Erythrocyte complexity. Erythrocytes have membrane proteins with thiol groups that interact with Ag+ or AgNPs to produce sulfides or other silver compounds [80]. The interaction of Ag+ with erythrocyte ubiquinone can cause uncoupling of sodium and potassium ion transport [81].
Experimental liquid medium (PBS) complexity. The medium applied for the hemolysis study contains chlorides and phosphates: 137 mM NaCl, 2.7 mM KCl, 10 mM Na2HPO4, and 1.8 mM KH2PO4, which can also react with Ag+ to form very poorly soluble silver chlorides and phosphates.
Taking into account the complexities mentioned above, in our view, one of the most probable explanations for the drop in hemolysis occurring with the increase of Ag concentration may be the aggregation of AgNPs when hemolysis reaches a specific level. Hemolysis usually decreases as the size of AgNPs increases [82,83]. Agglomeration of AgNPs occurs when the ionic strength of the solution increases, mainly when 2+ charged ions such as Mg2 + and Ca2+ are formed and released from erythrocytes during hemolysis [84]. Other reasons can also be considered: the formation of AgCl colloids due to the interaction of Ag+ ions of AgNO3 or AgNPs with chlorides of the experimental liquid medium [85], the interaction of Ag+ with ubiquinone of erythrocytes [81], etc. Any explanation needs experimental support and presents a challenge for further studies.

4.3. Influence of pH

The pH influence on the hemolysis profile does not contradict the proposed explanation of the hemolysis decrease by AgNPs aggregation. In [86], for AgNPs stabilized with (BH4)+ with an initial AgNPs diameter of 26 nm, it was found that a pH change in the interval of 7 to 5 led to significant aggregation of AgNPs. The authors provide the following explanation for this experimental phenomenon: In neutral solutions, AgNPs are stable due to their repulsion caused by electrostatic force associated with their negative charge (ζ potential of ArgovitTM AgNPs is −15 mV). In acidic solution, positively charged protons are attracted to negatively charged AgNPs, reducing their negative charge or completely neutralizing them. This causes a decrease or disappearance of the repulsion between AgNPs, which leads to their rapid aggregation. Our results are consistent with the results of [86], where it was shown that the stability of AgNPs is reduced due to their aggregation when pH decreases from 8 to 5. Figure 1 shows that at the transition from pH 7.4 and 6.8 to pH 5.6, a drastic change in the shape of the hemolysis profiles was observed. Considering the results of [86], it is possible to suppose that this change occurred due to easier and faster aggregation of AgNPs when lowering pH to 5.6.
The hemolysis profile for HDE or DDE at pH 6.2 is characterized by maximum and a following increase. As suggested above, the first increase can be due to hemolysis caused by original AgNPs, and the subsequent hemolysis decrease is related to the aggregation of these initial AgNPs. It is well-known that the toxicity of AgNPs decreases with their size, including hemolytic capacity [87]. Therefore, aggregated AgNPs with larger sizes are less hemolytic, and hemolysis induced by them occurs at higher Ag concentrations than those generated by smaller original AgNPs (Figure 1). In acid solutions at pH 5.6, due to easier and faster aggregation of AgNPs, probably only a tiny part of AgNPs do not aggregate. Therefore, maximums associated with non-aggregated AgNPs are low intensive, and the hemolysis is mainly due to aggregated AgNPs.

Data —
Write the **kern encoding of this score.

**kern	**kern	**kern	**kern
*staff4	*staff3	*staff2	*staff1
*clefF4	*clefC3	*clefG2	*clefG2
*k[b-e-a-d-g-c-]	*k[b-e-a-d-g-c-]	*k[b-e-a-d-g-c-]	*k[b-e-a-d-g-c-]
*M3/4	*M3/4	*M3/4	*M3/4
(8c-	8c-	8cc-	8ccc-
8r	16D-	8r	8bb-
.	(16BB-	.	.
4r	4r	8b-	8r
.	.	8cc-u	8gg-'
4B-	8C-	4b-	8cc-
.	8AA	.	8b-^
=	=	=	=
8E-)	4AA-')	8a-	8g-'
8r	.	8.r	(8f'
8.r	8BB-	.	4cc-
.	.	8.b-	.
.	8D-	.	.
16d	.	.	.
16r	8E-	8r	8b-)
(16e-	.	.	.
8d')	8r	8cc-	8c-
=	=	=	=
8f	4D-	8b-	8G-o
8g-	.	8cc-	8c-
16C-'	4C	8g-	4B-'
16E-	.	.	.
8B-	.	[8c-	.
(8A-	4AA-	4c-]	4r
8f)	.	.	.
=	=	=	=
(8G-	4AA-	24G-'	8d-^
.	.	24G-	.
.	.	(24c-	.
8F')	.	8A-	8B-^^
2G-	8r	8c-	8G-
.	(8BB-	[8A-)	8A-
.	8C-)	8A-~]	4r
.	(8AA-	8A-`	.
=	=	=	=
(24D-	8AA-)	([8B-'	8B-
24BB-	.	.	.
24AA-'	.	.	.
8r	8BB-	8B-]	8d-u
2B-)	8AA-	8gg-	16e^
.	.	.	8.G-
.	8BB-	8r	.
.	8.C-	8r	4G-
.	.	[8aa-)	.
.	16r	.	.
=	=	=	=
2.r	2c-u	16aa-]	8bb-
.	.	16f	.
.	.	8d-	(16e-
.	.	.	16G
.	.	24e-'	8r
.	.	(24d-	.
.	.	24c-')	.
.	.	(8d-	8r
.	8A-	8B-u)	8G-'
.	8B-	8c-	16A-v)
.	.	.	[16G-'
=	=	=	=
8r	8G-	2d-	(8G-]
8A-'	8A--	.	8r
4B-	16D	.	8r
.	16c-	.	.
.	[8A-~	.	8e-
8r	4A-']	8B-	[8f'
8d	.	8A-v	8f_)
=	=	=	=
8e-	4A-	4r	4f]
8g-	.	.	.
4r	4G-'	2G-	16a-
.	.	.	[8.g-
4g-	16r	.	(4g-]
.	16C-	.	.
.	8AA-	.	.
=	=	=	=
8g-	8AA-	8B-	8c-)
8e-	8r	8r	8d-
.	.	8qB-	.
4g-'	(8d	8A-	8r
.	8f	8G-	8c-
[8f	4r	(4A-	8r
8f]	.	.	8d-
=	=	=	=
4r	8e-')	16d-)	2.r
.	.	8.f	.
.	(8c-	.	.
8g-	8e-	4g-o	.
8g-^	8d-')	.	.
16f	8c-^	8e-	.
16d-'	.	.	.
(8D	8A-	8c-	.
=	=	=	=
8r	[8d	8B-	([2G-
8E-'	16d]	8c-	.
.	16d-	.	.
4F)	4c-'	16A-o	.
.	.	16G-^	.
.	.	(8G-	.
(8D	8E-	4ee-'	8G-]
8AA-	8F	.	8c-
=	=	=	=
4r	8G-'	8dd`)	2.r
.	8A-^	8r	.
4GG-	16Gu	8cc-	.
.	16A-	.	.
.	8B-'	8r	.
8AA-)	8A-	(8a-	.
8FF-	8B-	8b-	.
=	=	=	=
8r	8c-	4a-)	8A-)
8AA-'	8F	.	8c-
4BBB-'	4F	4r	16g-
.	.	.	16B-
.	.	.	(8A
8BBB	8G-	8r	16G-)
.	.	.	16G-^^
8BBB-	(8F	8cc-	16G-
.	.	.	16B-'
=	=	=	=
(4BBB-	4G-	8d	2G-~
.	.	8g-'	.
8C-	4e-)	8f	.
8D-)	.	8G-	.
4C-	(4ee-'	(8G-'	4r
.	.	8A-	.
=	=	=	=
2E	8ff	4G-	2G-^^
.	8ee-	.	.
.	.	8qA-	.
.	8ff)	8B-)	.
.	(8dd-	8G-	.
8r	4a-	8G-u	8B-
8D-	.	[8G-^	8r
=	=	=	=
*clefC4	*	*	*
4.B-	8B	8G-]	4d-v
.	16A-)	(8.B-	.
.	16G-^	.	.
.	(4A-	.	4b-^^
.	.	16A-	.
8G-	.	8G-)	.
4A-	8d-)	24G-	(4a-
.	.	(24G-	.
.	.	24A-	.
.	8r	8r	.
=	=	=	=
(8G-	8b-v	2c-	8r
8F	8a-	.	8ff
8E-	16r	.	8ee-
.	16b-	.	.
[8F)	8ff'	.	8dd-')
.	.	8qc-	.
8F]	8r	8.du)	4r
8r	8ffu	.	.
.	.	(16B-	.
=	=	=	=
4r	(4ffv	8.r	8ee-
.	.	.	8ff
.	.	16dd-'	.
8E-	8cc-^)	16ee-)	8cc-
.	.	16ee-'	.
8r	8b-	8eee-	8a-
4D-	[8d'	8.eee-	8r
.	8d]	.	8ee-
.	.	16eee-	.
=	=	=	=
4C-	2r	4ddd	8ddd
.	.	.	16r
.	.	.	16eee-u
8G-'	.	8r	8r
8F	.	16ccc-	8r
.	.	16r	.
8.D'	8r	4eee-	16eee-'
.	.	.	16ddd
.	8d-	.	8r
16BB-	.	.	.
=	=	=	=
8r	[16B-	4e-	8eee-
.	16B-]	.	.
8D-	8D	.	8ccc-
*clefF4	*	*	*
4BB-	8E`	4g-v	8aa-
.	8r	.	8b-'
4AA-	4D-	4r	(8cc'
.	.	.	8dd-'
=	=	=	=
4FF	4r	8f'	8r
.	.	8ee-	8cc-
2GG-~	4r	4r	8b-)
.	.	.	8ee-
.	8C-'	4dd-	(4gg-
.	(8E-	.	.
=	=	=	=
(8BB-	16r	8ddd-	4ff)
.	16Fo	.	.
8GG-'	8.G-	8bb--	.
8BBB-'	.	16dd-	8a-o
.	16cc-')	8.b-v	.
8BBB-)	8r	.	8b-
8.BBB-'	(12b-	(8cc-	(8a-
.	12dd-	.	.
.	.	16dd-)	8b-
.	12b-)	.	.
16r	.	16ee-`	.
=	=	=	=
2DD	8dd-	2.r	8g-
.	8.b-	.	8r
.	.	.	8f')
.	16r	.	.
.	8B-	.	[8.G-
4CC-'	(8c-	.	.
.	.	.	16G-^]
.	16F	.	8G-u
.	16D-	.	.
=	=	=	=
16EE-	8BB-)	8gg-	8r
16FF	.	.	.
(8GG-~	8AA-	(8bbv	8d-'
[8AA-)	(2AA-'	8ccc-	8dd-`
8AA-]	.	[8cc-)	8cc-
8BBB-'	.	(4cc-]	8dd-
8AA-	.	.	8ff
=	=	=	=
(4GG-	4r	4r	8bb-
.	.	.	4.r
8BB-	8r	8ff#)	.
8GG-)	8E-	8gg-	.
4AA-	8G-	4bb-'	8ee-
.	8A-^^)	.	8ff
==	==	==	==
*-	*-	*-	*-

Prompt — From the passage on silver nanoparticles and hemolysis, copy word for word the part that begins with the words containing "Taking into account" and ends with "for further studies.".

Output for this task —
Taking into account the complexities mentioned above, in our view, one of the most probable explanations for the drop in hemolysis occurring with the increase of Ag concentration may be the aggregation of AgNPs when hemolysis reaches a specific level. Hemolysis usually decreases as the size of AgNPs increases [82,83]. Agglomeration of AgNPs occurs when the ionic strength of the solution increases, mainly when 2+ charged ions such as Mg2 + and Ca2+ are formed and released from erythrocytes during hemolysis [84]. Other reasons can also be considered: the formation of AgCl colloids due to the interaction of Ag+ ions of AgNO3 or AgNPs with chlorides of the experimental liquid medium [85], the interaction of Ag+ with ubiquinone of erythrocytes [81], etc. Any explanation needs experimental support and presents a challenge for further studies.